Copy each line of the records below that has "paparan" in it.

Stored data
···

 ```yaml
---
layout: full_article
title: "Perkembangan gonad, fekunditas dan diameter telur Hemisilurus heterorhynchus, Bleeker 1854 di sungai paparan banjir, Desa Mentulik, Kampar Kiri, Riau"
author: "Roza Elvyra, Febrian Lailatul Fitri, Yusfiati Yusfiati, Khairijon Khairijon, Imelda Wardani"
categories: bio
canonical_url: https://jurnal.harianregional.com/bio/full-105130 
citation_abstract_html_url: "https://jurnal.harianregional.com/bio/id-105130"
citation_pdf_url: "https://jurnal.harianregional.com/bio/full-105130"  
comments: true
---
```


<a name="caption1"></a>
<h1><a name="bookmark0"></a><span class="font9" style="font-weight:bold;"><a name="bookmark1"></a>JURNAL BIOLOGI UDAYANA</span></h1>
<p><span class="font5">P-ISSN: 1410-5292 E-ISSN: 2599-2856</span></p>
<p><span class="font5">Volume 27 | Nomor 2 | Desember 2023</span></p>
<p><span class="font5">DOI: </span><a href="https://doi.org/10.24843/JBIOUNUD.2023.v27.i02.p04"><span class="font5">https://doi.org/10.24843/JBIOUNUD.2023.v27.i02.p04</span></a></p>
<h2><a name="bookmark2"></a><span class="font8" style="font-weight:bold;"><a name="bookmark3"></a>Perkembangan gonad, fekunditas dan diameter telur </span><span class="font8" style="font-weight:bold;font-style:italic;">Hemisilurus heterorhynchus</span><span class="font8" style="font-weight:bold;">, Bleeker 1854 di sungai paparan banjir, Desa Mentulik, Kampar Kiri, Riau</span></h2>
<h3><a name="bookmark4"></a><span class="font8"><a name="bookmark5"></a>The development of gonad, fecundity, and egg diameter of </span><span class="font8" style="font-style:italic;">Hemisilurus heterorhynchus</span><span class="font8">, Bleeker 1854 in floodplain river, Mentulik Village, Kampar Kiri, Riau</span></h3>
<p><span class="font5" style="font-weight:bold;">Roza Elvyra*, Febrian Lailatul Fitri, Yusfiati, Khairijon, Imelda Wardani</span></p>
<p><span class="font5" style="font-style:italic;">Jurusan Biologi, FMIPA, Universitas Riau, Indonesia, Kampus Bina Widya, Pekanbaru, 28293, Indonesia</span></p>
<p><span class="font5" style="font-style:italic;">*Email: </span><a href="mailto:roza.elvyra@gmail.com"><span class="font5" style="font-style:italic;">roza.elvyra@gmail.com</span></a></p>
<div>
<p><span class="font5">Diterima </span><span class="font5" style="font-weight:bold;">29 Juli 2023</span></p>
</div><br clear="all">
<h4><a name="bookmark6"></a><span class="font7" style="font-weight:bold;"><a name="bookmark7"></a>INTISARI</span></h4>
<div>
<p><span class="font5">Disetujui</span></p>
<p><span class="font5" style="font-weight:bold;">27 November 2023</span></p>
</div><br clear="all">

···

_Exercise result:_
title: "Perkembangan gonad, fekunditas dan diameter telur Hemisilurus heterorhynchus, Bleeker 1854 di sungai paparan banjir, Desa Mentulik, Kampar Kiri, Riau"
<h2><a name="bookmark2"></a><span class="font8" style="font-weight:bold;"><a name="bookmark3"></a>Perkembangan gonad, fekunditas dan diameter telur </span><span class="font8" style="font-weight:bold;font-style:italic;">Hemisilurus heterorhynchus</span><span class="font8" style="font-weight:bold;">, Bleeker 1854 di sungai paparan banjir, Desa Mentulik, Kampar Kiri, Riau</span></h2>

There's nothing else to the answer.